ACTIVITY
Please restate the lines shown below exactly, every one of them.

SOURCE RECORDS below:

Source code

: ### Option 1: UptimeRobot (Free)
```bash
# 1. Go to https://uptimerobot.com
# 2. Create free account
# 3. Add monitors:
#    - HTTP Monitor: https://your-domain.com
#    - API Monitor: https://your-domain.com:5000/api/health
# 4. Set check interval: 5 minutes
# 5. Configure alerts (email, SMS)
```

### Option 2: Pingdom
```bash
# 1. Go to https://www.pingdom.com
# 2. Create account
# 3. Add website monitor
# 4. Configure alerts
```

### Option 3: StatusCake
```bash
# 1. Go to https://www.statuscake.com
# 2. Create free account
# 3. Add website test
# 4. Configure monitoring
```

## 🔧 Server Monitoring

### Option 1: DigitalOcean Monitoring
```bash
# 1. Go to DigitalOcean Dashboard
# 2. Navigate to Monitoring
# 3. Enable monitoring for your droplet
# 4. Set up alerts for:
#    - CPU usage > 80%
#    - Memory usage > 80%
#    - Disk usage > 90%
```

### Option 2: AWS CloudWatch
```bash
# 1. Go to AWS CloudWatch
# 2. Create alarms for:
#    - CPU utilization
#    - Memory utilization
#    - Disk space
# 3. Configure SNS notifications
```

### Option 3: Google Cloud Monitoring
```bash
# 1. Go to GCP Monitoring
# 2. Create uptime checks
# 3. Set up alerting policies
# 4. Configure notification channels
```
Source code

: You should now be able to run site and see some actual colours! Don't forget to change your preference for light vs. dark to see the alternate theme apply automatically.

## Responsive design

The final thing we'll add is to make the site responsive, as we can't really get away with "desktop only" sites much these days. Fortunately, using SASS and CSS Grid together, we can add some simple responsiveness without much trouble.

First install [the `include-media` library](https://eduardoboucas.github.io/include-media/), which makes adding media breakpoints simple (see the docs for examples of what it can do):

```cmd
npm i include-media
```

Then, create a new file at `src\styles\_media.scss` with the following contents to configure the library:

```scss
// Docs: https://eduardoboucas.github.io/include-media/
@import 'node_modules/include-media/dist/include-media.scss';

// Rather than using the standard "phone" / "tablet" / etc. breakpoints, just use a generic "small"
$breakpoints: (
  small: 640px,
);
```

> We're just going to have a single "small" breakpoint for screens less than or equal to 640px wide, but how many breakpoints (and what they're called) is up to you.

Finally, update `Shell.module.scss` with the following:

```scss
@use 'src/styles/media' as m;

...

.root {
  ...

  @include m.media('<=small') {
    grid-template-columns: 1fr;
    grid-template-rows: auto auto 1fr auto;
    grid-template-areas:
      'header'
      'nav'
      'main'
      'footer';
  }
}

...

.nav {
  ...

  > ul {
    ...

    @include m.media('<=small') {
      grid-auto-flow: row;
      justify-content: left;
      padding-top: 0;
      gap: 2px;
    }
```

End of SOURCE RECORDS.

REPLY TO THE TASK
Source code

: ### Option 1: UptimeRobot (Free)
```bash
# 1. Go to https://uptimerobot.com
# 2. Create free account
# 3. Add monitors:
#    - HTTP Monitor: https://your-domain.com
#    - API Monitor: https://your-domain.com:5000/api/health
# 4. Set check interval: 5 minutes
# 5. Configure alerts (email, SMS)
```

### Option 2: Pingdom
```bash
# 1. Go to https://www.pingdom.com
# 2. Create account
# 3. Add website monitor
# 4. Configure alerts
```

### Option 3: StatusCake
```bash
# 1. Go to https://www.statuscake.com
# 2. Create free account
# 3. Add website test
# 4. Configure monitoring
```

## 🔧 Server Monitoring

### Option 1: DigitalOcean Monitoring
```bash
# 1. Go to DigitalOcean Dashboard
# 2. Navigate to Monitoring
# 3. Enable monitoring for your droplet
# 4. Set up alerts for:
#    - CPU usage > 80%
#    - Memory usage > 80%
#    - Disk usage > 90%
```

### Option 2: AWS CloudWatch
```bash
# 1. Go to AWS CloudWatch
# 2. Create alarms for:
#    - CPU utilization
#    - Memory utilization
#    - Disk space
# 3. Configure SNS notifications
```

### Option 3: Google Cloud Monitoring
```bash
# 1. Go to GCP Monitoring
# 2. Create uptime checks
# 3. Set up alerting policies
# 4. Configure notification channels
```
Source code

: You should now be able to run site and see some actual colours! Don't forget to change your preference for light vs. dark to see the alternate theme apply automatically.

## Responsive design

The final thing we'll add is to make the site responsive, as we can't really get away with "desktop only" sites much these days. Fortunately, using SASS and CSS Grid together, we can add some simple responsiveness without much trouble.

First install [the `include-media` library](https://eduardoboucas.github.io/include-media/), which makes adding media breakpoints simple (see the docs for examples of what it can do):

```cmd
npm i include-media
```

Then, create a new file at `src\styles\_media.scss` with the following contents to configure the library:

```scss
// Docs: https://eduardoboucas.github.io/include-media/
@import 'node_modules/include-media/dist/include-media.scss';

// Rather than using the standard "phone" / "tablet" / etc. breakpoints, just use a generic "small"
$breakpoints: (
  small: 640px,
);
```

> We're just going to have a single "small" breakpoint for screens less than or equal to 640px wide, but how many breakpoints (and what they're called) is up to you.

Finally, update `Shell.module.scss` with the following:

```scss
@use 'src/styles/media' as m;

...

.root {
  ...

  @include m.media('<=small') {
    grid-template-columns: 1fr;
    grid-template-rows: auto auto 1fr auto;
    grid-template-areas:
      'header'
      'nav'
      'main'
      'footer';
  }
}

...

.nav {
  ...

  > ul {
    ...

    @include m.media('<=small') {
      grid-auto-flow: row;
      justify-content: left;
      padding-top: 0;
      gap: 2px;
    }
```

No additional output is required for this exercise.